Source material Start Marker

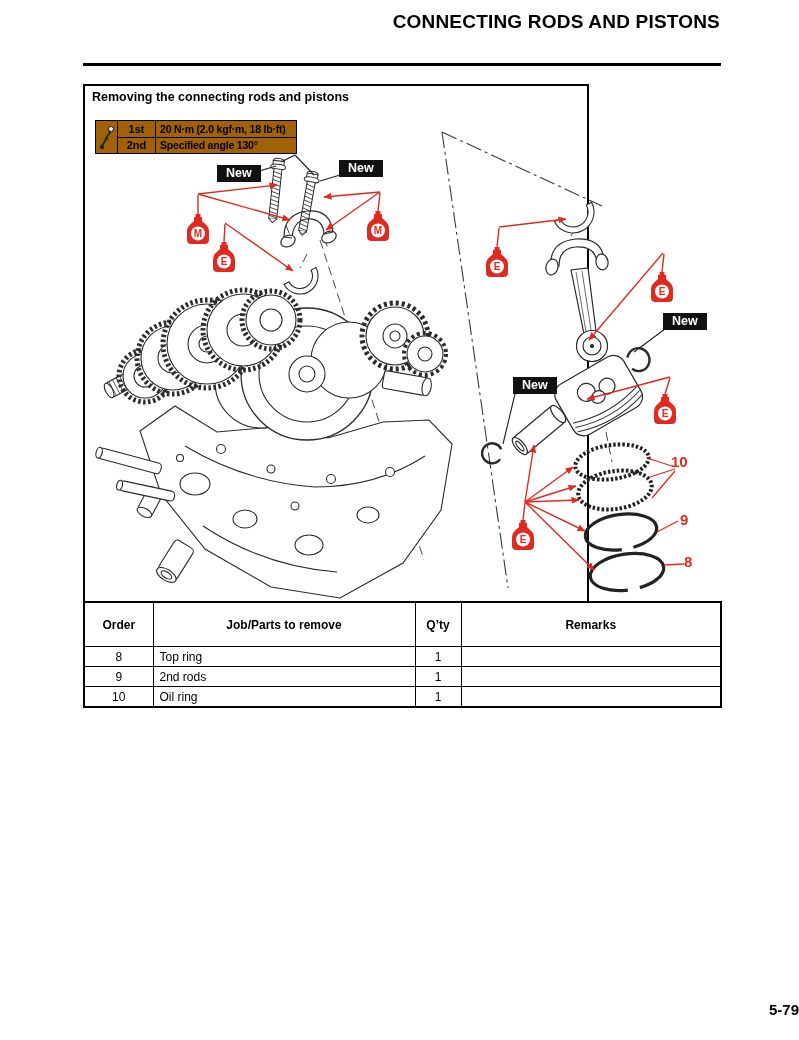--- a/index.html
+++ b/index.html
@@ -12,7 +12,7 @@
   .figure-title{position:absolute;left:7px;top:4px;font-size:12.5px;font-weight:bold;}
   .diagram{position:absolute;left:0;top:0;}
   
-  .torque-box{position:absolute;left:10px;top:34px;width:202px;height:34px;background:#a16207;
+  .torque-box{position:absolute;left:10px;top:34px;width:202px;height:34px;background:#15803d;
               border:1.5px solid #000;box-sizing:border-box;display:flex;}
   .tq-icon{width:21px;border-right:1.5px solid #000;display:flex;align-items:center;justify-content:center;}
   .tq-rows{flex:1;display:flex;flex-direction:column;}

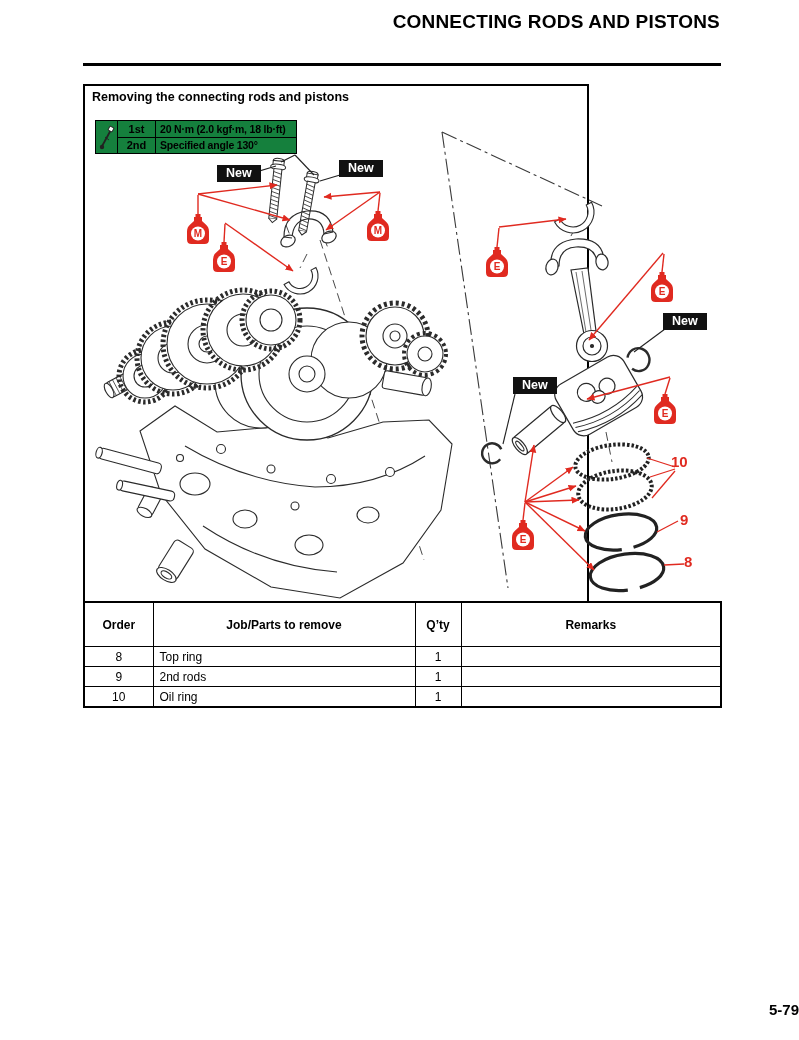--- a/index.html
+++ b/index.html
@@ -38,7 +38,7 @@
   .parts-table th{font-weight:bold;text-align:center;padding:12px 2px;}
   .col-order{width:69px;} .col-job{width:262px;} .col-qty{width:46px;}
   .cell-center{text-align:center;}
-  .page-number{position:absolute;left:0;top:1001px;width:799px;text-align:right;
+  .page-number{position:absolute;left:0;top:1001px;width:799px;text-align:left;
                font-size:15px;font-weight:bold;}
 </style>
 </head>

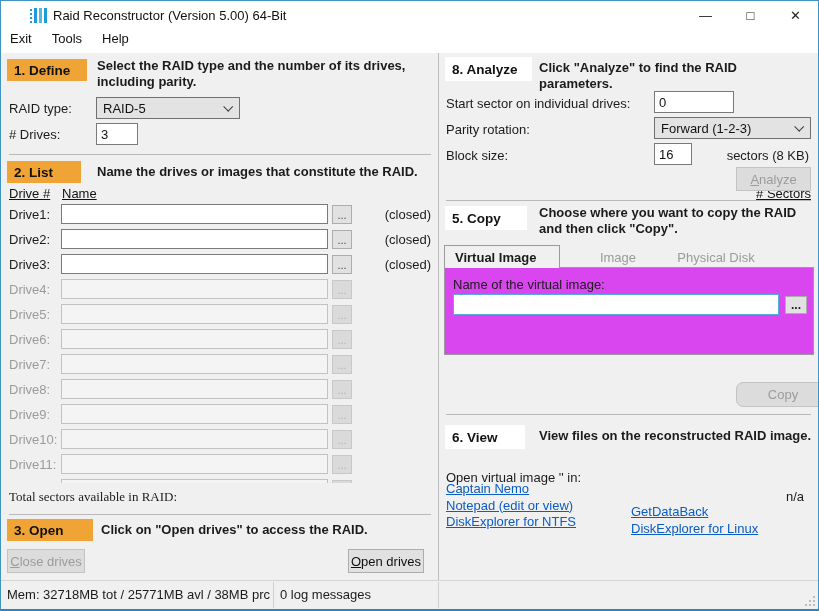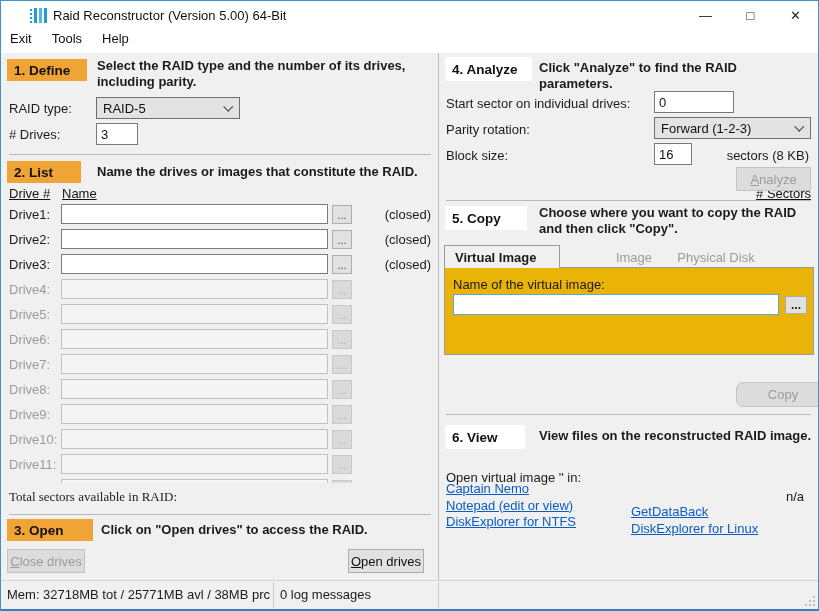--- a/index.html
+++ b/index.html
@@ -198,7 +198,7 @@
     <button class="btn accel" style="left:6px; top:496px; width:78px; height:24px;" disabled="">Close drives</button>
     <button class="btn accel" style="left:347px; top:496px; width:76px; height:24px;">Open drives</button>
 
-    <div class="badge white" style="left:444px; top:4px; width:87px; height:24px;">4. Analyze</div>
+    <div class="badge white" style="left:444px; top:4px; width:87px; height:24px;">8. Analyze</div>
     <div class="desc" style="left:538px; top:7px; width:275px;">Click "Analyze" to find the RAID parameters.</div>
     <div class="lbl" style="left:445px; top:43px;">Start sector on individual drives:</div>
     <input class="tin" style="left: 653px; top: 38px; width: 80px; height: 22px;" value="0">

Source material End Marker

Action item: Wherever the word "text" turns up in the records above, copy the line that holds it.

Answer to the problem:
   .parts-table th{font-weight:bold;text-align:center;padding:12px 2px;}
   .cell-center{text-align:center;}
-  .page-number{position:absolute;left:0;top:1001px;width:799px;text-align:right;
+  .page-number{position:absolute;left:0;top:1001px;width:799px;text-align:left;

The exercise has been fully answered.